- **Job**: Set out every line of text from the entries below as a Markdown table with the columns "No." and "Line", numbering rows in order and skipping blank lines. Leave the pictures out of the table.

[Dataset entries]
|---|

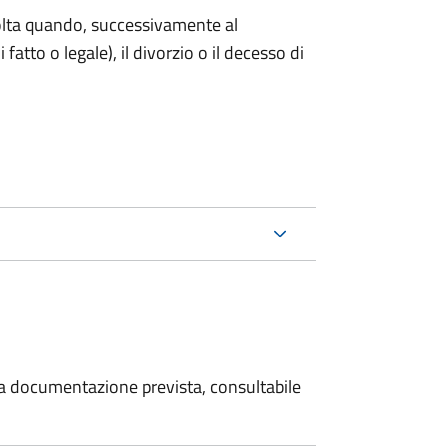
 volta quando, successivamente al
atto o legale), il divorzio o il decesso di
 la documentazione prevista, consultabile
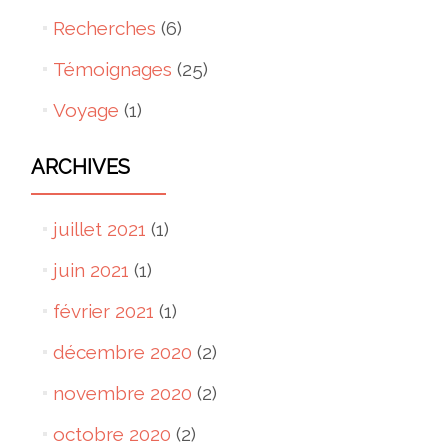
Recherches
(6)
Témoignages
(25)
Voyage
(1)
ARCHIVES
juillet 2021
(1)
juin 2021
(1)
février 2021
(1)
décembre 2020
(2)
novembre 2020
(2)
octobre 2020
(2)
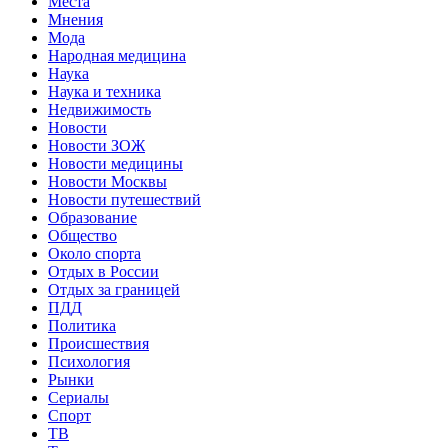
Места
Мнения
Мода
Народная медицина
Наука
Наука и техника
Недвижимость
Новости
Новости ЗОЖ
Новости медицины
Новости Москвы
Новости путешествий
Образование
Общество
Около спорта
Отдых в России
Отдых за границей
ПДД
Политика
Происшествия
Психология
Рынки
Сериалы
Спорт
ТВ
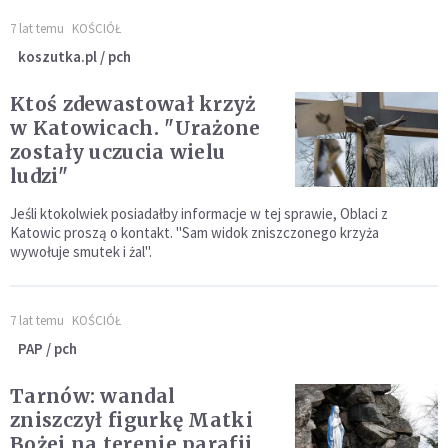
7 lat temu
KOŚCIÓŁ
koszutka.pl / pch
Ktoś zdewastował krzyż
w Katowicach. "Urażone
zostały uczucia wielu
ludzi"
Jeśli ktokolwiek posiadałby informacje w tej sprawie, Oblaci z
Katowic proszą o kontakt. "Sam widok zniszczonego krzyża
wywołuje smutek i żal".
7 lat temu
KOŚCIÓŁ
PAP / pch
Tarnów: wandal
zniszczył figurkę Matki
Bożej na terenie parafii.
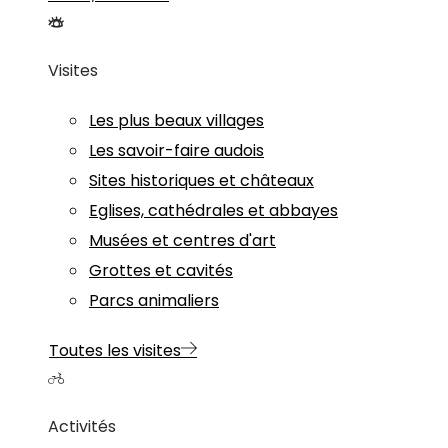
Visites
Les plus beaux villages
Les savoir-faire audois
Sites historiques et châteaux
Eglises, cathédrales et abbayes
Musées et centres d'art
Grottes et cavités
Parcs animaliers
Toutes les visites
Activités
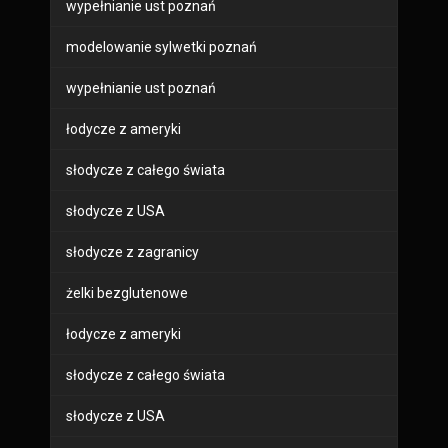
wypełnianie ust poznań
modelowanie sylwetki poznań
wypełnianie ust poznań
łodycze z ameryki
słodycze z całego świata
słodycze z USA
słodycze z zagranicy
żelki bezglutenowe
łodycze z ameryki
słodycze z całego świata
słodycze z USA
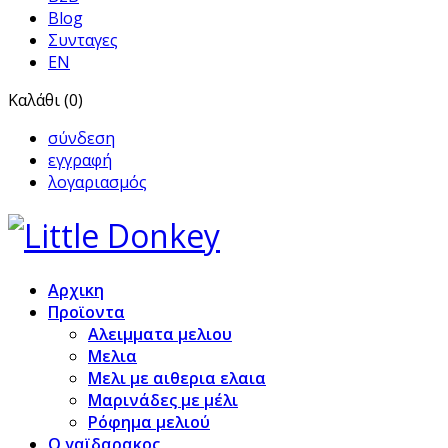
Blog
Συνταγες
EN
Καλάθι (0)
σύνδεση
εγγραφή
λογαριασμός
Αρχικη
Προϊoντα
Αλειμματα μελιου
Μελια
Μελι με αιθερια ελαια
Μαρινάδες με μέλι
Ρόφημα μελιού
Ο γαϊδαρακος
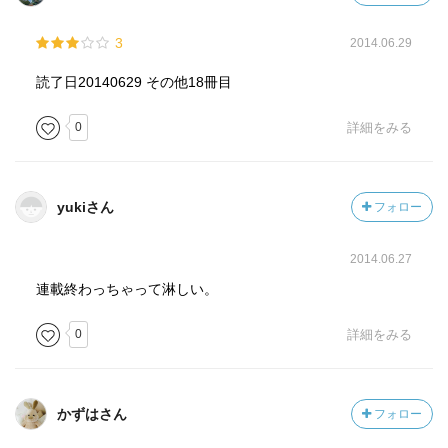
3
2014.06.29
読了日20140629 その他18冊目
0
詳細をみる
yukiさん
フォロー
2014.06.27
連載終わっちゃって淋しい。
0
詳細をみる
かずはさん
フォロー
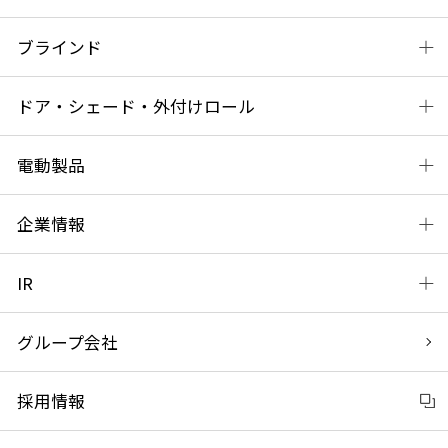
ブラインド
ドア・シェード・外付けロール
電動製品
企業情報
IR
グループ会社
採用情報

|---|

- **Task response**:
| No. | Line |
|---|---|
| 1 |  volta quando, successivamente al |
| 2 | atto o legale), il divorzio o il decesso di |
| 3 |  la documentazione prevista, consultabile |
| 4 | Recherches |
| 5 | (6) |
| 6 | Témoignages |
| 7 | (25) |
| 8 | Voyage |
| 9 | (1) |
| 10 | ARCHIVES |
| 11 | juillet 2021 |
| 12 | (1) |
| 13 | juin 2021 |
| 14 | (1) |
| 15 | février 2021 |
| 16 | (1) |
| 17 | décembre 2020 |
| 18 | (2) |
| 19 | novembre 2020 |
| 20 | (2) |
| 21 | octobre 2020 |
| 22 | (2) |
| 23 | Места |
| 24 | Мнения |
| 25 | Мода |
| 26 | Народная медицина |
| 27 | Наука |
| 28 | Наука и техника |
| 29 | Недвижимость |
| 30 | Новости |
| 31 | Новости ЗОЖ |
| 32 | Новости медицины |
| 33 | Новости Москвы |
| 34 | Новости путешествий |
| 35 | Образование |
| 36 | Общество |
| 37 | Около спорта |
| 38 | Отдых в России |
| 39 | Отдых за границей |
| 40 | ПДД |
| 41 | Политика |
| 42 | Происшествия |
| 43 | Психология |
| 44 | Рынки |
| 45 | Сериалы |
| 46 | Спорт |
| 47 | ТВ |
| 48 | 7 lat temu |
| 49 | KOŚCIÓŁ |
| 50 | koszutka.pl / pch |
| 51 | Ktoś zdewastował krzyż |
| 52 | w Katowicach. "Urażone |
| 53 | zostały uczucia wielu |
| 54 | ludzi" |
| 55 | Jeśli ktokolwiek posiadałby informacje w tej sprawie, Oblaci z |
| 56 | Katowic proszą o kontakt. "Sam widok zniszczonego krzyża |
| 57 | wywołuje smutek i żal". |
| 58 | 7 lat temu |
| 59 | KOŚCIÓŁ |
| 60 | PAP / pch |
| 61 | Tarnów: wandal |
| 62 | zniszczył figurkę Matki |
| 63 | Bożej na terenie parafii. |
| 64 | Visites |
| 65 | Les plus beaux villages |
| 66 | Les savoir-faire audois |
| 67 | Sites historiques et châteaux |
| 68 | Eglises, cathédrales et abbayes |
| 69 | Musées et centres d'art |
| 70 | Grottes et cavités |
| 71 | Parcs animaliers |
| 72 | Toutes les visites |
| 73 | Activités |
| 74 | wypełnianie ust poznań |
| 75 | modelowanie sylwetki poznań |
| 76 | wypełnianie ust poznań |
| 77 | łodycze z ameryki |
| 78 | słodycze z całego świata |
| 79 | słodycze z USA |
| 80 | słodycze z zagranicy |
| 81 | żelki bezglutenowe |
| 82 | łodycze z ameryki |
| 83 | słodycze z całego świata |
| 84 | słodycze z USA |
| 85 | Blog |
| 86 | Συνταγες |
| 87 | EN |
| 88 | Καλάθι (0) |
| 89 | σύνδεση |
| 90 | εγγραφή |
| 91 | λογαριασμός |
| 92 | Αρχικη |
| 93 | Προϊoντα |
| 94 | Αλειμματα μελιου |
| 95 | Μελια |
| 96 | Μελι με αιθερια ελαια |
| 97 | Μαρινάδες με μέλι |
| 98 | Ρόφημα μελιού |
| 99 | Ο γαϊδαρακος |
| 100 | 3 |
| 101 | 2014.06.29 |
| 102 | 読了日20140629 その他18冊目 |
| 103 | 0 |
| 104 | 詳細をみる |
| 105 | yukiさん |
| 106 | フォロー |
| 107 | 2014.06.27 |
| 108 | 連載終わっちゃって淋しい。 |
| 109 | 0 |
| 110 | 詳細をみる |
| 111 | かずはさん |
| 112 | フォロー |
| 113 | ブラインド |
| 114 | ドア・シェード・外付けロール |
| 115 | 電動製品 |
| 116 | 企業情報 |
| 117 | IR |
| 118 | グループ会社 |
| 119 | 採用情報 |